- Directed by: Henri Decoin
- Written by: Jacques Remy José Antonio de la Loma
- Starring: Sara Montiel
- Cinematography: Christian Matras
- Music by: Gregorio Garcia Segura
- Release date: 1963;

= Casablanca, Nest of Spies =

Casablanca, Nest of Spies (Casablanca, nid d'espions, Noches de Casablanca, Spionaggio a Casablanca) is a 1963 French-Spanish-Italian spy film directed by Henri Decoin and starring Sara Montiel, Maurice Ronet and Franco Fabrizi. Set in 1942 in Casablanca, it was shot in Alicante.

※

■ **TASK PROMPT**
Could you pick up the entry on the film Casablanca, Nest of Spies after its final sentence and carry it on?

■ **DATA SECTION**
※

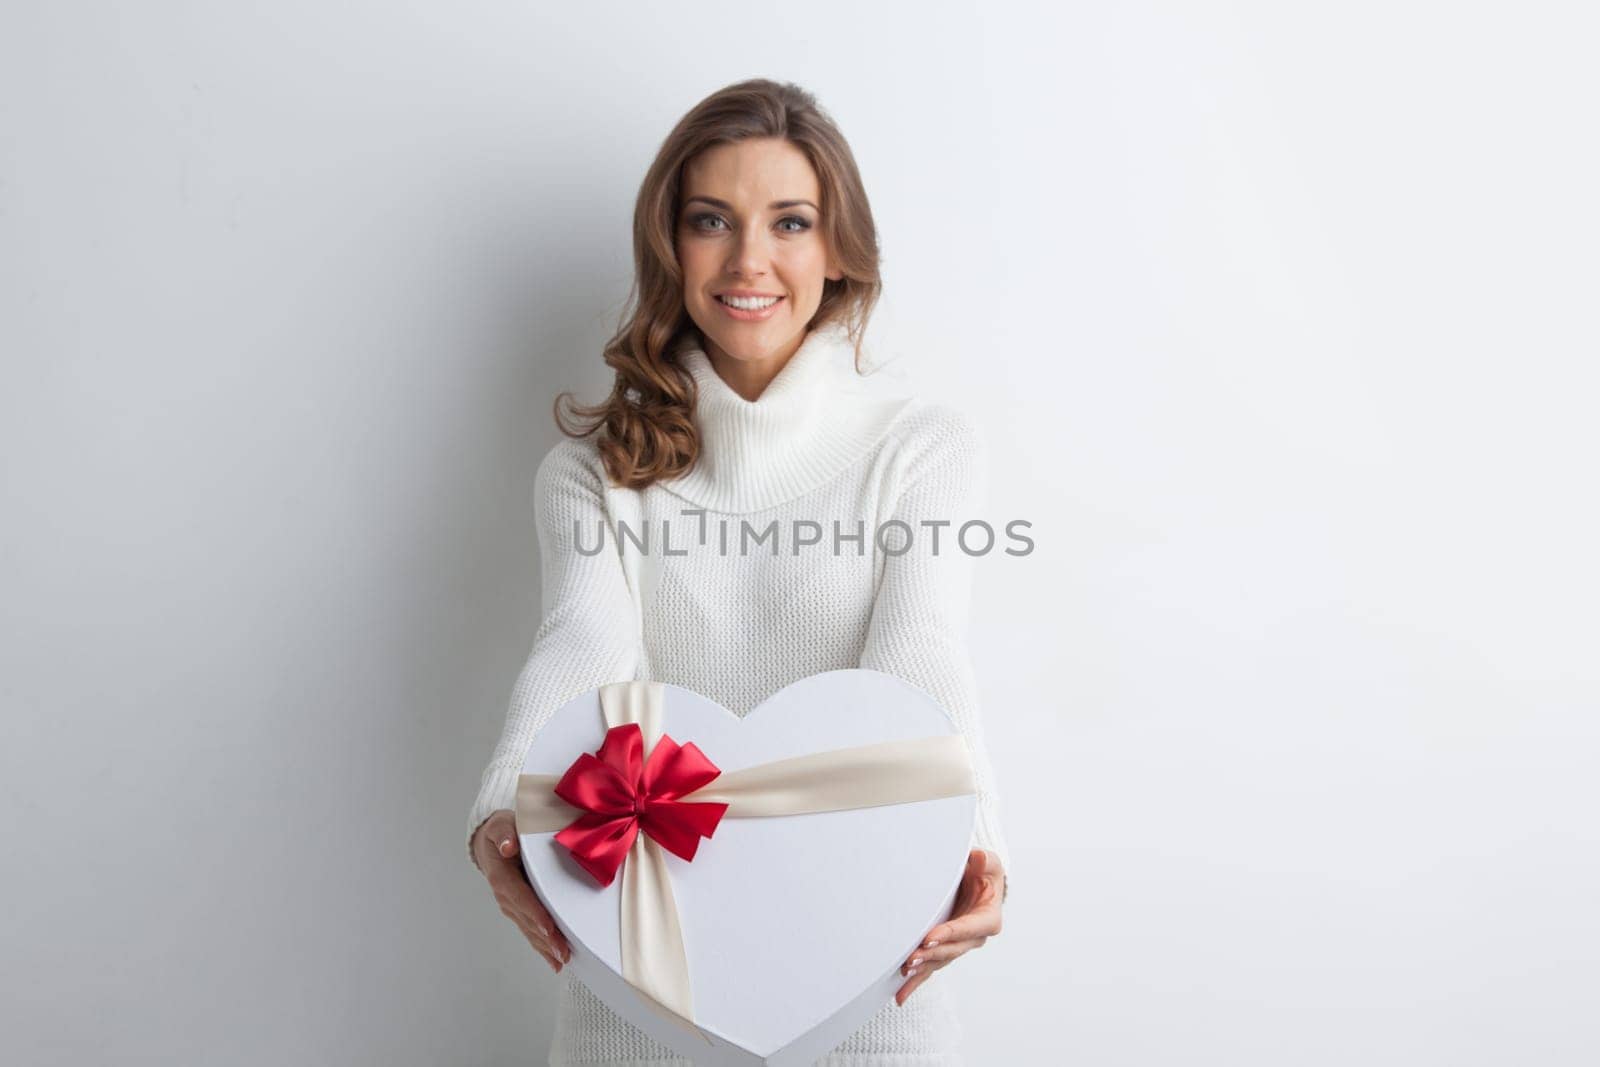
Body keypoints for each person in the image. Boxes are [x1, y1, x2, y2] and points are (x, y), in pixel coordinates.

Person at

※

■ **EXERCISE ANSWER**
==Plot ==
In 1942, a small group of French Resistance members devises a plan to attack in the Moroccan city of Casablanca, aiming to undermine Nazi Germany's power there. While the French police officer Maurice Desjardins is enjoying himself with some girls, the Resistance group shoots a man in the port, seizing a briefcase containing crucial documents about the Third Reich. Nearby, Andre Kuhn observes the entire operation through his binoculars. Although he pretends to be a businessman, he is actually a spy for the Germans, a fact unknown to his girlfriend Teresa Villar, an attractive Spanish singer who works at the El Dorado nightclub and unwittingly becomes embroiled in the scheme.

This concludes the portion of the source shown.